I say nothing.
“Session’s at 0600,” she adds, stepping past me toward the door. “Try being on time. And sober. I’m not dragging your sorry golden ass off the floor again.”
She reaches the threshold, pauses. “You want to be a warrior again? Prove it.”
The door closes behind her.
I stand there, chest still rising and falling like a war drum. The tray pieces glint at my feet. Her scent lingers in the air—like industrial soap and something sharper. Steel, maybe. Or spice.
I don’t sit. I don’t move.
I just stare at the door.
And for the first time since the blast that ripped me apart, I feel something warm and dangerous blooming in my chest.
Hope.
CHAPTER 3
JAELA
The prosthetic recalibration interface is blinking at me like it wants to pick a fight.
“No, you smug little bastard,” I mutter, tapping the edge of the console with my stylus. “We’re doing this my way.”
The system beeps a protest. I override it, code sliding under my fingers in smooth, efficient strokes. The Alzhon patient I’m adjusting this for has four knees and the patience of a hornet, so I’ve got to get this kinetic script right or I’ll be dodging angry chitin limbs for the rest of the week.
It’s not working.
Not the code. The distraction.
I shove back from the workstation and exhale hard. My breath fogs the panel, which is a stupid thing because it's climate-controlled and shouldn’t fog at all.
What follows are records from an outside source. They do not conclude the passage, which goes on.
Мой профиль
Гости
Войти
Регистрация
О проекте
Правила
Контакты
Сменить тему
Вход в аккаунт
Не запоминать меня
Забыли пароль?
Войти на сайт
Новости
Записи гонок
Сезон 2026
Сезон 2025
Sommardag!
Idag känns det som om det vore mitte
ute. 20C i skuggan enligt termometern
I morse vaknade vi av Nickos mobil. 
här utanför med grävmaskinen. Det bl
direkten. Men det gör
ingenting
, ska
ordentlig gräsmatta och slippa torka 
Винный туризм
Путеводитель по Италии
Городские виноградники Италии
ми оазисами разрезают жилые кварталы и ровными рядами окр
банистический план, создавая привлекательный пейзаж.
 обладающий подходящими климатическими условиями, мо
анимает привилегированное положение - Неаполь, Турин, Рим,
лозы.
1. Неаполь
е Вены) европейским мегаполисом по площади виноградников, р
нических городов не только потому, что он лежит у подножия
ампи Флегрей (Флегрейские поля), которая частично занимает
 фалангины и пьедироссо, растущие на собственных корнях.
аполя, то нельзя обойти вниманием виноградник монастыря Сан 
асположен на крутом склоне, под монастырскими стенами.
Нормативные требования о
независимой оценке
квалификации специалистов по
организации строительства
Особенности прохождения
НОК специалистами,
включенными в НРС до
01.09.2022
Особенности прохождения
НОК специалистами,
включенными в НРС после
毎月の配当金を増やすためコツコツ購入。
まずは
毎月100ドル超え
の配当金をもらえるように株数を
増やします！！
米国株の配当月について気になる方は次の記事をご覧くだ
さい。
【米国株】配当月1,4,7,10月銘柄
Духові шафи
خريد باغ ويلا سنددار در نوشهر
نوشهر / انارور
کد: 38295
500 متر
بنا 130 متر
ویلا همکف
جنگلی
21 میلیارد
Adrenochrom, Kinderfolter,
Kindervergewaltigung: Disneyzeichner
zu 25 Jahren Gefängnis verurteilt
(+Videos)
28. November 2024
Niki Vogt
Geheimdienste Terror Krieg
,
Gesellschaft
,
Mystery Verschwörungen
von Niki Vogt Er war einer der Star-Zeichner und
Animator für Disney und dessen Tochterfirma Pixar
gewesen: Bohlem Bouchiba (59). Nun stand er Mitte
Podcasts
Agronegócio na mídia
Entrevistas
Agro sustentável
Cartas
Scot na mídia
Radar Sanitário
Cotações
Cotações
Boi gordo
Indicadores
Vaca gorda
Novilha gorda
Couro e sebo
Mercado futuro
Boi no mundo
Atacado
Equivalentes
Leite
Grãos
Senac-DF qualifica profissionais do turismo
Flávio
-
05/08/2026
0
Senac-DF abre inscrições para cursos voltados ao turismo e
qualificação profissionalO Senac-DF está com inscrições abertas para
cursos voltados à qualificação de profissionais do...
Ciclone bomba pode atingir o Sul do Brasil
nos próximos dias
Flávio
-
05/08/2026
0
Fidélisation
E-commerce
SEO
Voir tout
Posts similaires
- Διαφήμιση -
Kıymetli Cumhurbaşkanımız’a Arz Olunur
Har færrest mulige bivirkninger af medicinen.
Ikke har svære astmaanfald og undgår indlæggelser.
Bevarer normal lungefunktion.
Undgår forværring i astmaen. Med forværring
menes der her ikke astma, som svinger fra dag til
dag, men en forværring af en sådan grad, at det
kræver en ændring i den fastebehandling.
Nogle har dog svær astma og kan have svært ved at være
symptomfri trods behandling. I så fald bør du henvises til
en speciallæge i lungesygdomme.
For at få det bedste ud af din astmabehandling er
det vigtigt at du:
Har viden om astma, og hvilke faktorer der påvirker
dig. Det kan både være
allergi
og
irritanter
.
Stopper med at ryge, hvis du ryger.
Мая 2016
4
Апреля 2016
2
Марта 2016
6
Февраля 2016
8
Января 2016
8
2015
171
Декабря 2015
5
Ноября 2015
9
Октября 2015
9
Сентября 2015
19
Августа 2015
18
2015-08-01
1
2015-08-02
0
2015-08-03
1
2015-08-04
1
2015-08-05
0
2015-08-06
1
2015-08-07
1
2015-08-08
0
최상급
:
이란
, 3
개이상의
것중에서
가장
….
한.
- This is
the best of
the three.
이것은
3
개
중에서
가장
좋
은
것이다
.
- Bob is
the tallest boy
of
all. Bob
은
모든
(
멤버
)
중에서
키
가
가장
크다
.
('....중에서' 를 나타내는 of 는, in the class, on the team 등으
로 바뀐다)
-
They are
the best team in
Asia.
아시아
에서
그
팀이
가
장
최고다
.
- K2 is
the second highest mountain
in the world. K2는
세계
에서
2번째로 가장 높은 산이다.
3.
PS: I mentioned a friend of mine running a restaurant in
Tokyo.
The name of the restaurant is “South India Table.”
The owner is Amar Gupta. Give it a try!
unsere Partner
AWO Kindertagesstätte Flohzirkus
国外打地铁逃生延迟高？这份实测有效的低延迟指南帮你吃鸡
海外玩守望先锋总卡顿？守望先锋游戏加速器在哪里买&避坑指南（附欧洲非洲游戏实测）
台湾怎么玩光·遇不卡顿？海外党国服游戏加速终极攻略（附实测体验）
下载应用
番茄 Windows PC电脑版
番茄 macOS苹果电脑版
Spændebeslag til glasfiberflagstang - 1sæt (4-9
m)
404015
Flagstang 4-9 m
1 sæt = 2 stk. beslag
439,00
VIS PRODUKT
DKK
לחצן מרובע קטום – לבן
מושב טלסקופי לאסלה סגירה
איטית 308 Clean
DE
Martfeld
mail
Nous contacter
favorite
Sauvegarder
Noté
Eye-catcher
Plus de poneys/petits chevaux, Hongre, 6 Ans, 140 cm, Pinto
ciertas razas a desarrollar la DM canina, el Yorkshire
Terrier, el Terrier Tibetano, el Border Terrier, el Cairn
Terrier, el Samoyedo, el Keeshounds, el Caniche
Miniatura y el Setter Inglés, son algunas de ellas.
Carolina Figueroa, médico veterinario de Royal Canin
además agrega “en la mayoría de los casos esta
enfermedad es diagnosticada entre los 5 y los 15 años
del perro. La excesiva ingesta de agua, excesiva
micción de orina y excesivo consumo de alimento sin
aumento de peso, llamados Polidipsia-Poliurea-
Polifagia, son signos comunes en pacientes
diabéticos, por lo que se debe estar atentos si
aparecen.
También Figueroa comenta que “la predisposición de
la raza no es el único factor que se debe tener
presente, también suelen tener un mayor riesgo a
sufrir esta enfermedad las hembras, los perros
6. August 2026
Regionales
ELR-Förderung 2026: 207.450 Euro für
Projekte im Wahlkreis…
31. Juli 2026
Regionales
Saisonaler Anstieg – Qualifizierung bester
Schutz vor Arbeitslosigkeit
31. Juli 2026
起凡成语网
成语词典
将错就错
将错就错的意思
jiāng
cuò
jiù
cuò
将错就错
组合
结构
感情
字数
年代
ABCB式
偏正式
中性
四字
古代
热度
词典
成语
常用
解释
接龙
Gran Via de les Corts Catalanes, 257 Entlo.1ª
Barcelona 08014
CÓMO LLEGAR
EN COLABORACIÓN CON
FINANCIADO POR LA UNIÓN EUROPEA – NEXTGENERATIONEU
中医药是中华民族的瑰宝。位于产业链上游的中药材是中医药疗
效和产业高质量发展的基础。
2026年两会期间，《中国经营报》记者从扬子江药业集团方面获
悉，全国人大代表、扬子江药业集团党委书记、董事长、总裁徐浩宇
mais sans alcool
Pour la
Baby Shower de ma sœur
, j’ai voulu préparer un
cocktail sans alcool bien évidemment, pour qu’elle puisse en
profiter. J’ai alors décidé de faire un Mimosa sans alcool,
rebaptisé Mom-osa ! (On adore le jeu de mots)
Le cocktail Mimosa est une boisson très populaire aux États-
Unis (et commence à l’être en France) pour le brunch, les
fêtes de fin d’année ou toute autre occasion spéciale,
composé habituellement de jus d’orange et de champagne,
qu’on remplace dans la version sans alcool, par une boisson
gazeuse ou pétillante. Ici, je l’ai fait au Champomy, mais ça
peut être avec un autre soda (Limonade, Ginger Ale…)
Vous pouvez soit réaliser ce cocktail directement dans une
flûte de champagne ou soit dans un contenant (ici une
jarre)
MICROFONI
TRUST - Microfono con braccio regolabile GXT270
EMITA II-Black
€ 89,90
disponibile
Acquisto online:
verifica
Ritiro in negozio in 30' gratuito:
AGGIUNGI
But here we are. Fogging and flustered like a rookie tech on her first trauma rotation.
Because I can’t stop thinking about the way Kyldak said my name.
Like it tasted wrong in his mouth, but he still wanted another bite.
Damn him.
I turn away from the console and head toward Bay Four. Talia’s session is next. She’s fifteen, fused spine, recent cybernetic install. Sweet kid, all legs and bright eyes and a stubborn streak that makes her refuse to use her walker even when she’s clearly hurting. We get along.
She’s already waiting when I get there, perched awkwardly on the edge of the medbed like it’s going to bite her.
“Morning, Talia,” I chirp. “You planning to walk or are we staging a dramatic fainting spell today?”
She grins, but it’s a little forced. “Depends. Will there be snacks?”
“Only if you count dignity as a snack.”
She snorts. I help her up, guide her through her weight shifting protocol, tweak her spinal stim thresholds. We banter. We laugh. But my head’s somewhere else.
Somewhere golden and angry and tall enough to blot out the damn sun.
“Is it true?” Talia asks mid-drill, voice a little breathless. “That you’re working with a Vakutan?”
I blink. “Where’d you hear that?”
“Rumors,” she says. “And one of the nurses said you came out of his room looking like you’d seen a ghost. Or punched one.”